Archiwum 10 kwietnia 2004


kwi 10 2004 Bez tytułu
Komentarze: 2

"Jak w obliczu zagłady jesteś sam a tam z gram dziesięciu biegnie tu uh solo sie nie zadowolą, nie biegną witać chlebem, solą, raczej ryj ci rozpierdolą"
"Zniewaga wymaga wyjaśniania- ręcznie"
"Prości w swej złości jak bydło bez duszy- wyczuje zagrożenie...nie ruszy"
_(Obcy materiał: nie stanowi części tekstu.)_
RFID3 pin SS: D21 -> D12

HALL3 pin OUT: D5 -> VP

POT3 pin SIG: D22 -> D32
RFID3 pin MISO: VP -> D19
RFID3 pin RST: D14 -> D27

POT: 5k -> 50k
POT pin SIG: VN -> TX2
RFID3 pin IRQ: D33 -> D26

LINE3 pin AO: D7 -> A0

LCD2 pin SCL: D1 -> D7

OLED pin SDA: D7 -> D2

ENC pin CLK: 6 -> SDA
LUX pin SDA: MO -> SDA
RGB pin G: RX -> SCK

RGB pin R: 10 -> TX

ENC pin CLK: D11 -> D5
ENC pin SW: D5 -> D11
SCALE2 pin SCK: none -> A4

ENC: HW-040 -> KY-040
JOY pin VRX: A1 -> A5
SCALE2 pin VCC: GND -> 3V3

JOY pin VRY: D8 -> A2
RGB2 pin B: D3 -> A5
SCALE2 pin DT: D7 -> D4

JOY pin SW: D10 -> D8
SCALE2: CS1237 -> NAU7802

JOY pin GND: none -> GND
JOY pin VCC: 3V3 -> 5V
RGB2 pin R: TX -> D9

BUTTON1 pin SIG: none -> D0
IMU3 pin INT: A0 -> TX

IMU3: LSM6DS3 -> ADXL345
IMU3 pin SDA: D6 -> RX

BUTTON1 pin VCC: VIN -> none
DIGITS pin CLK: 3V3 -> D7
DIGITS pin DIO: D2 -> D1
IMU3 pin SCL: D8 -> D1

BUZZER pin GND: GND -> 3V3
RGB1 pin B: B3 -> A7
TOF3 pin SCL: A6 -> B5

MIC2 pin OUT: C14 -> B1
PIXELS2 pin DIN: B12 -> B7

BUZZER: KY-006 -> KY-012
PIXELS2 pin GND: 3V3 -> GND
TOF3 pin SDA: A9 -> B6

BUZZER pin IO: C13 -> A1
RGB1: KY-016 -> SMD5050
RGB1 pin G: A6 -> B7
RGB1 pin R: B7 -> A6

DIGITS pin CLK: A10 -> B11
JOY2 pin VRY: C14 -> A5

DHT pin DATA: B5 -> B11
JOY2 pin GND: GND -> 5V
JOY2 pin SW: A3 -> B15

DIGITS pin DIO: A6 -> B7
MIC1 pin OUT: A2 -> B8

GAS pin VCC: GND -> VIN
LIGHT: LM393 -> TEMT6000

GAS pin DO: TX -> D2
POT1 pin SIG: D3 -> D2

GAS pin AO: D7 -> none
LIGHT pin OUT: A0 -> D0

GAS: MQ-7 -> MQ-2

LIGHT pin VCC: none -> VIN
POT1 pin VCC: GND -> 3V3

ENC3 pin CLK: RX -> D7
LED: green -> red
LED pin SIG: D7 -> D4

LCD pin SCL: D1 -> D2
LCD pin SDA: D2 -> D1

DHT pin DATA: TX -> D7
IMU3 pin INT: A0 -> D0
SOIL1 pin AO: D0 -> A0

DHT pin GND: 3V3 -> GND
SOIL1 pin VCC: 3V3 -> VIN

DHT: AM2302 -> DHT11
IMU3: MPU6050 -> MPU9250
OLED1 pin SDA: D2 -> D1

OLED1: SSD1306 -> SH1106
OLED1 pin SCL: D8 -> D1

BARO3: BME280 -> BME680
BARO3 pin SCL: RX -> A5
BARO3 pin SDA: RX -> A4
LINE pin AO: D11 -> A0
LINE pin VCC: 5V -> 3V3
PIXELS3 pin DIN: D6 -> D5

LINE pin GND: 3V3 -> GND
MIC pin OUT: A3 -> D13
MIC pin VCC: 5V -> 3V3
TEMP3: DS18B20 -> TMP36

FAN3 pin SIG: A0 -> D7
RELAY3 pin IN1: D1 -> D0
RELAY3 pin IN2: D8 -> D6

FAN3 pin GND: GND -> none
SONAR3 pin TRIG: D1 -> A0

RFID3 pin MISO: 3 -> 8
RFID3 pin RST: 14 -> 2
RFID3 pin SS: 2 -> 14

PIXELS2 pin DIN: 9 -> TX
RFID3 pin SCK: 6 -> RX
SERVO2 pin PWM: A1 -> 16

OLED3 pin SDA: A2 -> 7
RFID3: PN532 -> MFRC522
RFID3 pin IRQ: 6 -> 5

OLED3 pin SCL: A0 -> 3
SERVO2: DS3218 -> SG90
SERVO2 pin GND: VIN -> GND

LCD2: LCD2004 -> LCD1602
Święta i święta, wszyscy piszą o świętach, qrwa składają sobie życzenia... qrwa mać denerwuje mnie to już... po chuj te święta??? mi one do niczego nie są potrzebne... qrwa qrwa qrwa... z Domi ostatnio widziałem sie chyba we ftorek... no i chuj dość powiedzieć że od 27.03 nie jesteśmy razem... dokładnie w dniu w którym minęły 4 miesiące ona zerwała... myślałem że się wtedy upierdole... na szczęście z pomocą przyszedł qzyn z qmplem i nieodłączną flaszeczką... swoją drogą to odkąd zacząłem z nim pić to go bez flaszki nie widziałem... zawsze ma coś dobrego.... dziwne nie??? i zazwyczaj wie kiedy sie zjawić... no i przez ten tydzień troche popiłem, pochorowałem, pozdychałem i nagle ona napisała mi że chce dalej ze mną być... i teraz czekam do tego zajebanego wtorku żeby się z nią zobaczyć... tylko qrwa do wtorku czekam... święta mnie chuj obchodzą.... ja chce żeby już wtorek był do chuja pana psa!!!! WTOREK!!!!!